• [WHAT YOU SHOULD DO]
Copy out the rows between the line holding "Regular Fit ·" and the line holding "tenía firmado hasta", both included, without the pictures.

[Entries taken from a collection]
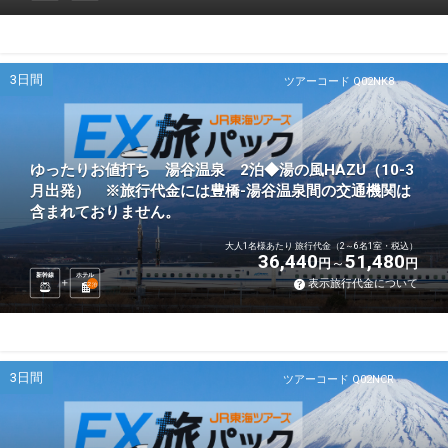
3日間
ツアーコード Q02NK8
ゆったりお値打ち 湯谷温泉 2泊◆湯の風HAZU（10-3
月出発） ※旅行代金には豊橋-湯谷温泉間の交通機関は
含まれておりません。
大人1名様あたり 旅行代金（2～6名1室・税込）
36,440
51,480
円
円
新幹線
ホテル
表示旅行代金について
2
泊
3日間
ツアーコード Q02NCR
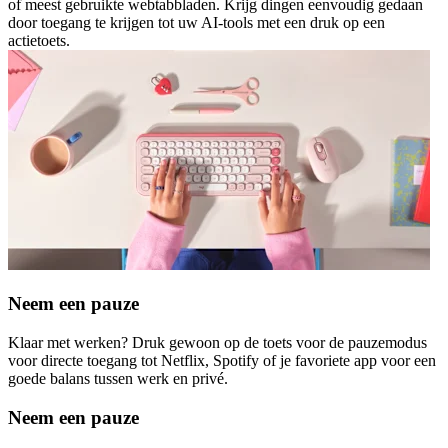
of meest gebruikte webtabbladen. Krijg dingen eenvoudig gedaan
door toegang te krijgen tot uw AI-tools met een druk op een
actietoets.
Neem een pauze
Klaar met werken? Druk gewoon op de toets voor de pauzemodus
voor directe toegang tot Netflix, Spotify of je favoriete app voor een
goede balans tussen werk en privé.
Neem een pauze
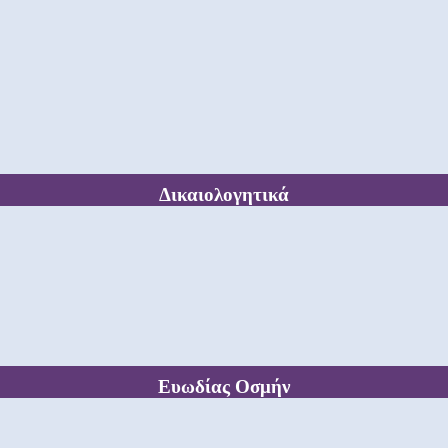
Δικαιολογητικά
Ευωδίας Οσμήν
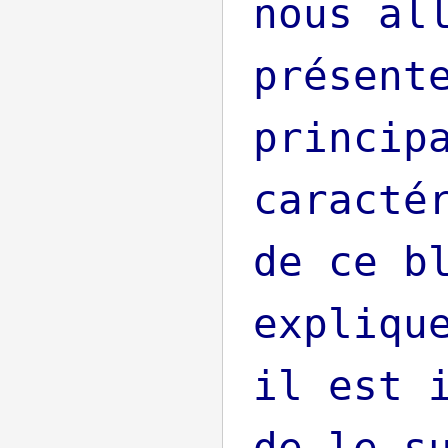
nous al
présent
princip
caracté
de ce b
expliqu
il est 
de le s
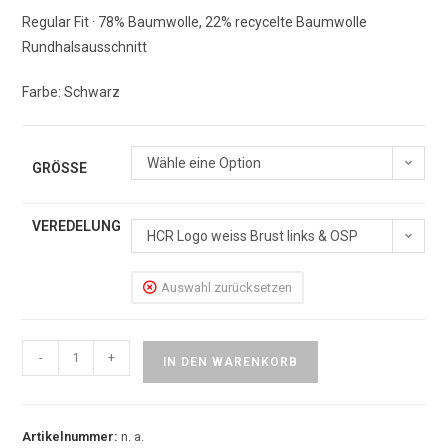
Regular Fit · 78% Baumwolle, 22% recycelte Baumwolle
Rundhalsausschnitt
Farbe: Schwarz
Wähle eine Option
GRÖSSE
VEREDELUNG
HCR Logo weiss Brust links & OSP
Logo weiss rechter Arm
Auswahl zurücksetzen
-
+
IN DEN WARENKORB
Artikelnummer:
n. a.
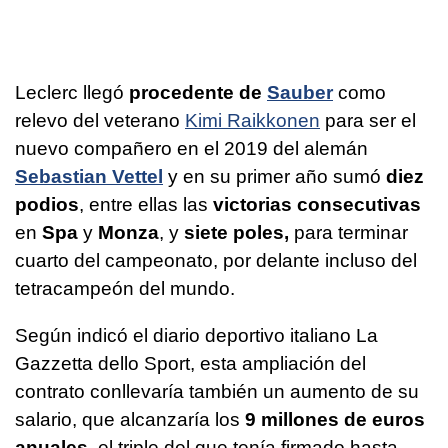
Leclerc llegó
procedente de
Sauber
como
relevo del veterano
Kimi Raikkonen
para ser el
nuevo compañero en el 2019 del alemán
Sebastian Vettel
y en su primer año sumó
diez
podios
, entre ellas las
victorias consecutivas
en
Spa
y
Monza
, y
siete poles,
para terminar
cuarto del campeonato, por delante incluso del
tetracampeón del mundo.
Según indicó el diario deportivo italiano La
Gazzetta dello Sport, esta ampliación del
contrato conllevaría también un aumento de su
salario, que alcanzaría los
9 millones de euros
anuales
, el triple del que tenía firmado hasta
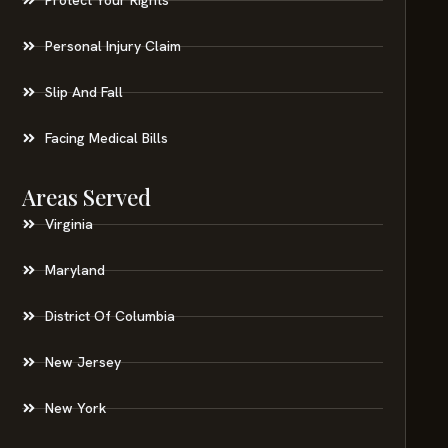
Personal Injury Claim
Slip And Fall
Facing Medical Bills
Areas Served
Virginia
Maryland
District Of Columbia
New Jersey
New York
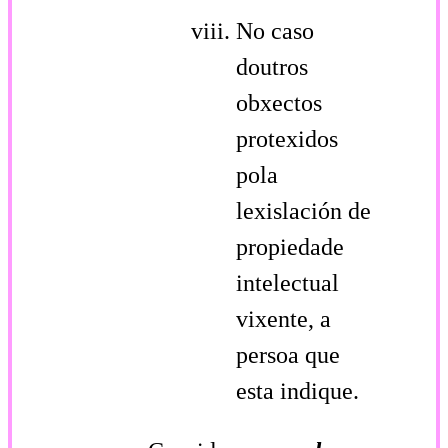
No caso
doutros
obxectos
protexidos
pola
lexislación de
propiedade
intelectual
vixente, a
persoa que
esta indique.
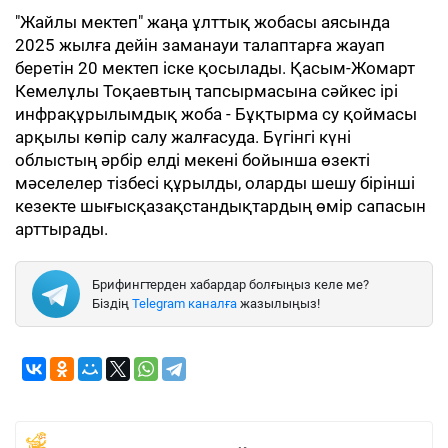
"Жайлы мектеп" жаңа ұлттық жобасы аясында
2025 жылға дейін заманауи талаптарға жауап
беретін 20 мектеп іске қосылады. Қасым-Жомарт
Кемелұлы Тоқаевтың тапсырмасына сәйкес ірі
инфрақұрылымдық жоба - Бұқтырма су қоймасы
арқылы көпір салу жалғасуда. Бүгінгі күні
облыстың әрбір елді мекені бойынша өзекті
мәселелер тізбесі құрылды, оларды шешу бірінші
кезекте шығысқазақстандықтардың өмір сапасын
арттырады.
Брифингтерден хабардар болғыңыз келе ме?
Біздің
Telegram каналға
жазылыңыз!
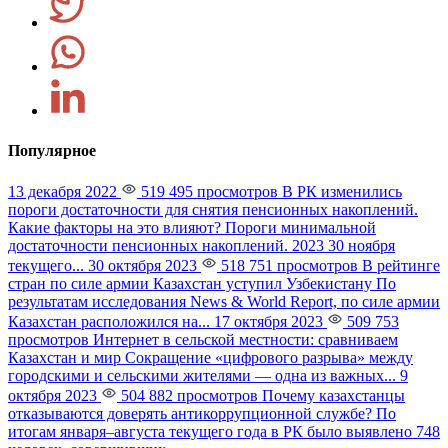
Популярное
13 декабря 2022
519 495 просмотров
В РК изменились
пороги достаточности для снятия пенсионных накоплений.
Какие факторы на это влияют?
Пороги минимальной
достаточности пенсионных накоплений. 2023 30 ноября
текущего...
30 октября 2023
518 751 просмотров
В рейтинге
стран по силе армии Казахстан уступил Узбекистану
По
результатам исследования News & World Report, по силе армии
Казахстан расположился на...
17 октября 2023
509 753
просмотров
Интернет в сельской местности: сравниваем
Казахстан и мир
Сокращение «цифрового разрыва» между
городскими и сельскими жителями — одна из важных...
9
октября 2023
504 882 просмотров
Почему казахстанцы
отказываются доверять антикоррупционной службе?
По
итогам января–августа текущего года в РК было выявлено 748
==
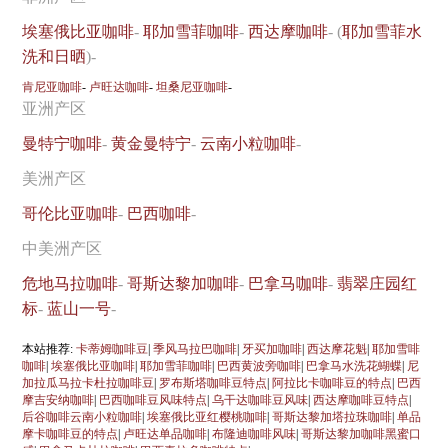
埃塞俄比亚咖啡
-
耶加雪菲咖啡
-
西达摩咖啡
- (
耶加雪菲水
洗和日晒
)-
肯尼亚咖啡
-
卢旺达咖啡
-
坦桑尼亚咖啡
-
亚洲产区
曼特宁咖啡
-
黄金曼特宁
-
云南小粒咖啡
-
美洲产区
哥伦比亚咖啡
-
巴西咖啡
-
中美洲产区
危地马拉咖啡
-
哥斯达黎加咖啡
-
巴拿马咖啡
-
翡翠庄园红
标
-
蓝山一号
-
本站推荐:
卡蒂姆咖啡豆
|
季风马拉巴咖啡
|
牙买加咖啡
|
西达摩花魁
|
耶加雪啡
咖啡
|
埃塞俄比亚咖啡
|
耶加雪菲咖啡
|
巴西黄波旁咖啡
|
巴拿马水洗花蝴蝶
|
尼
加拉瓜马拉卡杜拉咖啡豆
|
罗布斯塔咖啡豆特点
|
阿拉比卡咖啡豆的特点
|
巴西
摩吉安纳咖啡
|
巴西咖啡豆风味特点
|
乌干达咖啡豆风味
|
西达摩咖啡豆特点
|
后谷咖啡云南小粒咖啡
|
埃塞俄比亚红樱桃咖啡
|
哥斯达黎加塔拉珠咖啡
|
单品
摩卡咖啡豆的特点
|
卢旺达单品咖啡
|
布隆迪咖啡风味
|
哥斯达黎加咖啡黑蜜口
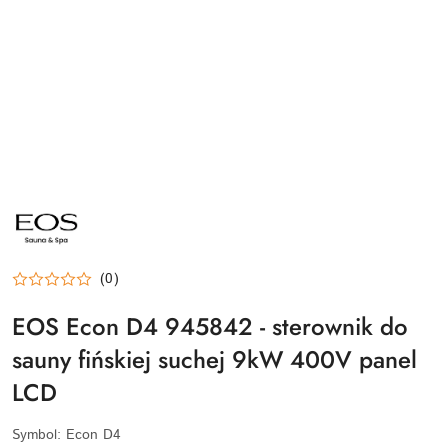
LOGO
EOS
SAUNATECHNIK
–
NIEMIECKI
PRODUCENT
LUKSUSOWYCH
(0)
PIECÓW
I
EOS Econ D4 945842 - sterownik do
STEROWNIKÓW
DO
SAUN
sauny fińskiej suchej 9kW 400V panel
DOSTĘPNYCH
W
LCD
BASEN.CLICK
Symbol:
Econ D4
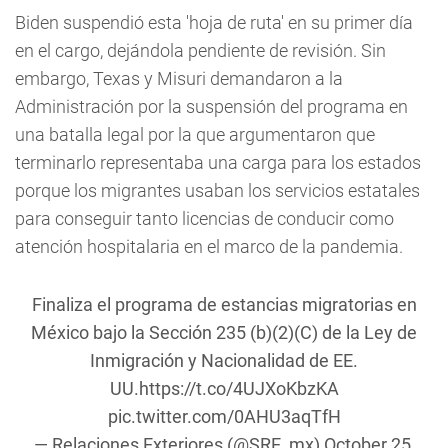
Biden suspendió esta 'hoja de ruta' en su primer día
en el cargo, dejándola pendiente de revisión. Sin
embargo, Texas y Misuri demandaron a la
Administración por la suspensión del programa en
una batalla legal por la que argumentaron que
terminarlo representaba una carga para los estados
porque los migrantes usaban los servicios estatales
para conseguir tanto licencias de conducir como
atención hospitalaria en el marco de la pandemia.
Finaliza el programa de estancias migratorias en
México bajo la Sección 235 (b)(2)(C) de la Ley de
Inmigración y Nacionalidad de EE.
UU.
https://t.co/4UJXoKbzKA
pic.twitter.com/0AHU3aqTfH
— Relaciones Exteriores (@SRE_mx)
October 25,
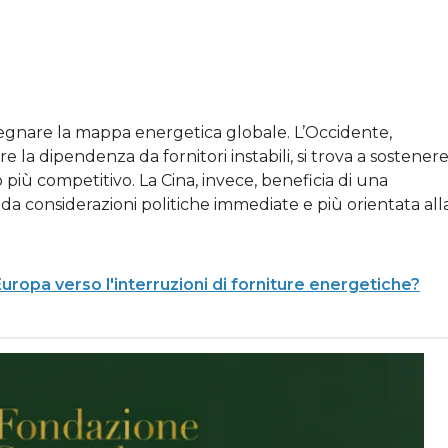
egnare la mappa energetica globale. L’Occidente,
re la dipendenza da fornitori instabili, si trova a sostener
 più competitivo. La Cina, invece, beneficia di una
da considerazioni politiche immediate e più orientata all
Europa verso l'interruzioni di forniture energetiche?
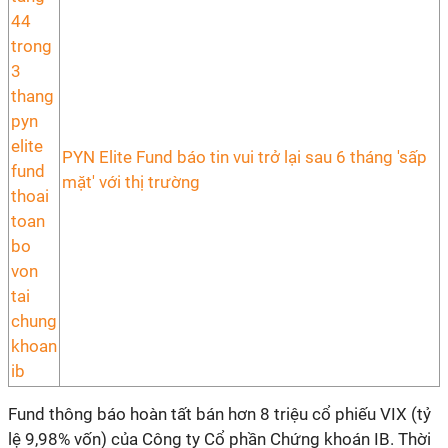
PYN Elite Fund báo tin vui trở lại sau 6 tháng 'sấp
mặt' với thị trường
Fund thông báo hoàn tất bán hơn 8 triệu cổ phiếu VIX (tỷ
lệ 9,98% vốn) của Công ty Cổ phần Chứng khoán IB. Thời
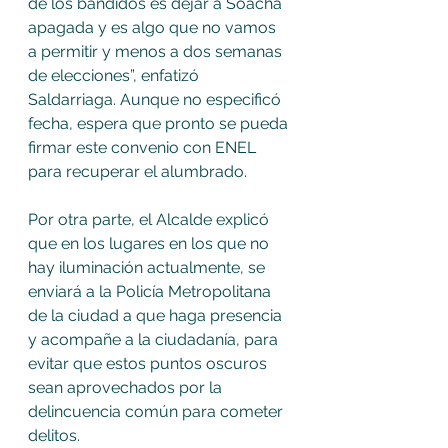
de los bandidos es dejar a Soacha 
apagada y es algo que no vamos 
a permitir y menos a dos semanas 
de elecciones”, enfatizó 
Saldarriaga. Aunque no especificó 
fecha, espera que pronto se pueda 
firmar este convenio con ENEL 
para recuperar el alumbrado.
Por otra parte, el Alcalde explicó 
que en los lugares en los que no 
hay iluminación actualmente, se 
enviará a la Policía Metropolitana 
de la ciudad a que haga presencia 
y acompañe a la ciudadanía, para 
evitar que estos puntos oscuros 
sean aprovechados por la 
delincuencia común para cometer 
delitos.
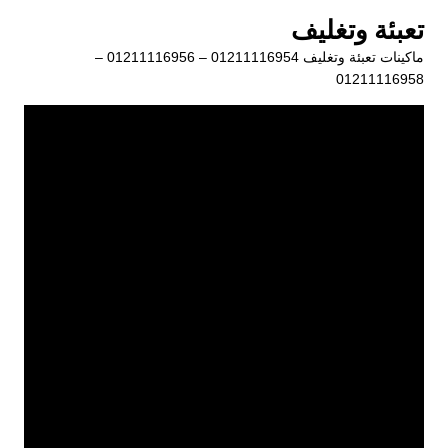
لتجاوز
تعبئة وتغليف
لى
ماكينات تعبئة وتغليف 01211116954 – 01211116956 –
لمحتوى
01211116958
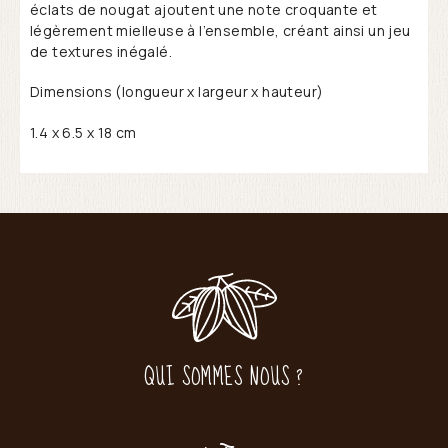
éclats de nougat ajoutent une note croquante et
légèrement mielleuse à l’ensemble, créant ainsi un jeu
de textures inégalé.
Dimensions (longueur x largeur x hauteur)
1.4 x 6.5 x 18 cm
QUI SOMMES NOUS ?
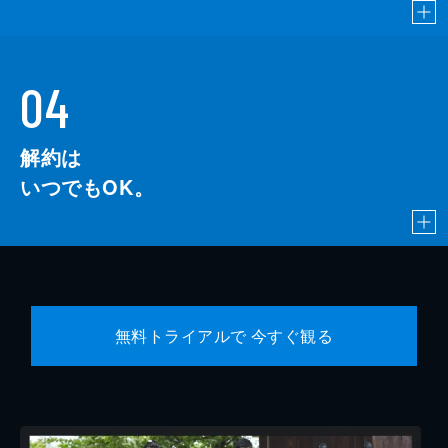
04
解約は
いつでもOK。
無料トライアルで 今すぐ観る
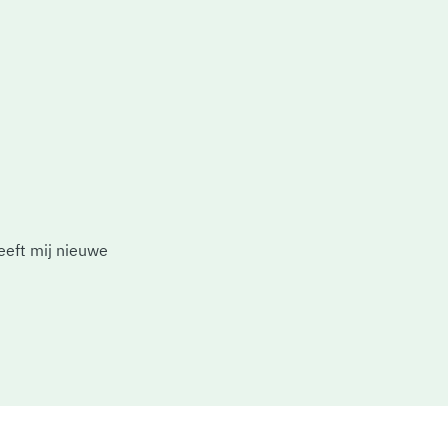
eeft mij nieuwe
* * *
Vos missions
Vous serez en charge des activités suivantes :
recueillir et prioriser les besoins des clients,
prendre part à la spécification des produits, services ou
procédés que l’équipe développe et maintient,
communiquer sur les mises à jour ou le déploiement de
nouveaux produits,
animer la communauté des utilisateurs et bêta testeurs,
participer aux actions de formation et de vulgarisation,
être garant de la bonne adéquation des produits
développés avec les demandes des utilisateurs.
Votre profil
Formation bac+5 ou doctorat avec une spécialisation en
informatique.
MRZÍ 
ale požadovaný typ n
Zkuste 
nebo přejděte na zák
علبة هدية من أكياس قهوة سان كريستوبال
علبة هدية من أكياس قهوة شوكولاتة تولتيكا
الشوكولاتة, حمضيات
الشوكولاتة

• [ANSWER AREA]
Regular Fit · 78% Baumwolle, 22% recycelte Baumwolle
Rundhalsausschnitt
Farbe: Schwarz
Wähle eine Option
GRÖSSE
VEREDELUNG
HCR Logo weiss Brust links & OSP
Logo weiss rechter Arm
Auswahl zurücksetzen
-
+
IN DEN WARENKORB
Artikelnummer:
n. a.
Leclerc llegó
procedente de
Sauber
como
relevo del veterano
Kimi Raikkonen
para ser el
nuevo compañero en el 2019 del alemán
Sebastian Vettel
y en su primer año sumó
diez
podios
, entre ellas las
victorias consecutivas
en
Spa
y
Monza
, y
siete poles,
para terminar
cuarto del campeonato, por delante incluso del
tetracampeón del mundo.
Según indicó el diario deportivo italiano La
Gazzetta dello Sport, esta ampliación del
contrato conllevaría también un aumento de su
salario, que alcanzaría los
9 millones de euros
anuales
, el triple del que tenía firmado hasta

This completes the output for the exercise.